厚生労働省から、「令和3年の労働災害発生状況」を発表していましたので、お知らせいたします。

1死亡者数 ※1
死亡者数は867人と、平成30年から令和2年までの3年間には13次防の目標の達成が可能となるペースでの減少となっていたものが一転して13次防の目標を達成できなかった。
13次防の重点業種では、建設業が288人(前年比30人・11.6%増、29年比35人・10.8%減)、製造業が137人(同1人・0.7%増、同23人・14.4%減)、林業が30人(同6人・16.7%減、同10人・25.0%減)となった。

2死傷者数 ※2
13次防の重点業種では、陸上貨物運送事業が16,732人(前年比917人・5.8%増、29年比2,026人・13.8%増)、小売業が16,860人(同1,519人・9.9%増、同2,979人・21.5%増)、社会福祉施設が18,421人(同5,154人・38.8%増、同9,683人・110.8%増)、飲食店が5,095人(同142人・2.9%増、同374人7.9%増)と前年比で増加した。
事故の型別では、新型コロナウイルス感染症へのり患による労働災害を除くと、特に死傷者数が最多の「転倒」(前年比2,743人・8.9%増、29年比5,362人・18.9%増)、腰痛等の「動作の反動・無理な動作」(同1,656人・8.7%増、同4,600人28.4%増)で大きく増加した。
年齢別では、60歳以上が全死傷者数の約4分の1を占め、38,574人(前年比3,646人・10.4%増、29年比8,547人・28.5%増)となった。

3業種別の労働災害発生状況
製造業の死亡者数は、前年比で1人(0.7%)増加し、事故の型別では、機械等による「はさまれ・巻き込まれ」と「墜落・転落」が多くを占めている。
建設業の死亡者数は、平成29年以降減少傾向にあったが、前年比で30人(11.6%)増と大きく増加した。
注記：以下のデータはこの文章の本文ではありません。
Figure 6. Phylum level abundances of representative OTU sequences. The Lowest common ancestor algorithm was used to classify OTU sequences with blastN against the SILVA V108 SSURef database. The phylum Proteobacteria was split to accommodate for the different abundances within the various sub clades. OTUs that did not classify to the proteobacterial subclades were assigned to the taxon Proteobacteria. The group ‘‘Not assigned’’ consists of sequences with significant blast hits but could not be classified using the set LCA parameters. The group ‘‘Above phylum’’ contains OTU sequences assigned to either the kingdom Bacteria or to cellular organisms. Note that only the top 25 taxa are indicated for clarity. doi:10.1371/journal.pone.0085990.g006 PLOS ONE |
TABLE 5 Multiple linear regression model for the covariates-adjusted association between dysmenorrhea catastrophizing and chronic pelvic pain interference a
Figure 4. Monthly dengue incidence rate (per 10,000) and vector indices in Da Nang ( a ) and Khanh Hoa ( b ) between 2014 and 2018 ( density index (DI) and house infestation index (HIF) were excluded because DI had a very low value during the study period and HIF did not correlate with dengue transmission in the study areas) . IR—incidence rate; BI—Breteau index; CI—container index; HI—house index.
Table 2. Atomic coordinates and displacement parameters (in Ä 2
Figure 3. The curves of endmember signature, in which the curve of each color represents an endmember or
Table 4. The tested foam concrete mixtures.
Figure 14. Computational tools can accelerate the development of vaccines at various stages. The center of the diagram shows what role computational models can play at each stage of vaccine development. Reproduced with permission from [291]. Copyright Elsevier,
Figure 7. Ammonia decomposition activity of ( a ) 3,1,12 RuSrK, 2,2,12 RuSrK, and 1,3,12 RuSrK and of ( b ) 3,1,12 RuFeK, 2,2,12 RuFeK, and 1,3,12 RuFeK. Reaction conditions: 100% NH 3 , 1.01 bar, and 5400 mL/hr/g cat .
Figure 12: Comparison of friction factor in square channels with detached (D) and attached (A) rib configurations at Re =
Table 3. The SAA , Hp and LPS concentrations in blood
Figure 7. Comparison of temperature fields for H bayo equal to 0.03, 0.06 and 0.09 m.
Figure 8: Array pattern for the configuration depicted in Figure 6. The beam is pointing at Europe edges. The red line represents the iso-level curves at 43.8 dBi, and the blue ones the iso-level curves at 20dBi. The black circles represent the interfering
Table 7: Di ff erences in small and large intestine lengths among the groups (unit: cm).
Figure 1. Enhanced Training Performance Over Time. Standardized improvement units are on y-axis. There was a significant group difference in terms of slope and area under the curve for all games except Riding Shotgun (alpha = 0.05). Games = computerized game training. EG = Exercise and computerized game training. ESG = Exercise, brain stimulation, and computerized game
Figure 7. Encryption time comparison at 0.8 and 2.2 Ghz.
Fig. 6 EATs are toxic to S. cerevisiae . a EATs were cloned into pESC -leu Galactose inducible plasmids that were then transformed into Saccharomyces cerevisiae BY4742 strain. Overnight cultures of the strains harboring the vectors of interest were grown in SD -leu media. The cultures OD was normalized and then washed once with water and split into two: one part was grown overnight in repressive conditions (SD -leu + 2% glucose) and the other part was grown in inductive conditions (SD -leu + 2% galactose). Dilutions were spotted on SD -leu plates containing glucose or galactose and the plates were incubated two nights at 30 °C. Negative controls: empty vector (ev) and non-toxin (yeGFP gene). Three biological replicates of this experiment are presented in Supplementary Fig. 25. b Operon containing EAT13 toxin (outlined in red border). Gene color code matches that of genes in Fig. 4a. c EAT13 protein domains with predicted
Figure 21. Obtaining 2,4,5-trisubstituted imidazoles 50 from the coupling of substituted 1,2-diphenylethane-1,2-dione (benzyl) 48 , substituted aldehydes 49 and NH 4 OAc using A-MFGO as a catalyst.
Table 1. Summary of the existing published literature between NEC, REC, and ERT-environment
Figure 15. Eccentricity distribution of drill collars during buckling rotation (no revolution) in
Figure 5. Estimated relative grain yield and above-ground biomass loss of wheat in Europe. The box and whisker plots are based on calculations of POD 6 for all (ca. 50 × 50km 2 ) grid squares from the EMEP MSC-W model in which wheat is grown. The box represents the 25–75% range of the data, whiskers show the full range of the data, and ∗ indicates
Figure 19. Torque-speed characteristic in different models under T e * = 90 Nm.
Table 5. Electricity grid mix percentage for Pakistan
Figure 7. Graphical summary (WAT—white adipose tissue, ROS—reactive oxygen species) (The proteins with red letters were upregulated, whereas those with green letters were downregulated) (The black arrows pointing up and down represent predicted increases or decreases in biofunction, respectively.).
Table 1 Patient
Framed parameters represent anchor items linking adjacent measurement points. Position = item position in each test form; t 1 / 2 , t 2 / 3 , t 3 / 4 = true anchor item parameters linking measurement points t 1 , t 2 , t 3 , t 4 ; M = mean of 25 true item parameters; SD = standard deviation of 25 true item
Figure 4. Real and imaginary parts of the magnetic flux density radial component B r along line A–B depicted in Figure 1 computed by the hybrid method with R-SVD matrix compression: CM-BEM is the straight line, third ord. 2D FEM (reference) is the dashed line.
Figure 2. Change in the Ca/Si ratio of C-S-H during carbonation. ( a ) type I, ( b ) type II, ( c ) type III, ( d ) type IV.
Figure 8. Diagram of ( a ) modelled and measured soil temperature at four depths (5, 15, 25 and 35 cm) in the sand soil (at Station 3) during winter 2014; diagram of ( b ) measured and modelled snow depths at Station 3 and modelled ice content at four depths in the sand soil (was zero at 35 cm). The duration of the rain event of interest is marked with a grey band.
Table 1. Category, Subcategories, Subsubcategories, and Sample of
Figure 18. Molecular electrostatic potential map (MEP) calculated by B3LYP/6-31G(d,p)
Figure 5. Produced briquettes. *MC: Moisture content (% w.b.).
事故の型別では、「墜落・転落」が最も多く、「交通事故(道路)」(前年比12人・32.4%減、29年比25人・50%減)で減少した。
林業の死亡者数は、事故の型別では、最多である「激突され」(前年比1人・7.1%増、29年比6人・28.6%減)が前年比で増加したが、「墜落・転落」(同4人・44.4%減、同2人・66.7%増)等が前年比で減少した。
陸上貨物運送事業の死傷者数は、事故の型別では、「墜落・転落」が4,496人と最多で、「動作の反動・無理な動作」(同250人・9.1%増、29年比781人・35.5%増)及び「転倒」(209人・8.0%増、29年比573人・25.6%増)で増加した。
小売業、社会福祉施設及び飲食店の死傷者数は、新型コロナウイルス感染症へのり患によるものを除くと、いずれの業種も事故の型別では、「転倒」が全数の約3割前後を占め、多い。

※1死亡災害報告をもとに、死亡者数を集計。
※2事業者から提出される労働者死傷病報告書をもとに、休業4日以上の死傷者数を集計。
なお、これらの件数に通勤中に発生した災害の件数は含まない。
※31年間の労働者1,000人当たりに発生した死傷者数の割合。
1年間の休業4日以上の死傷者数/1年間の平均労働者数 ×1,000 で算出。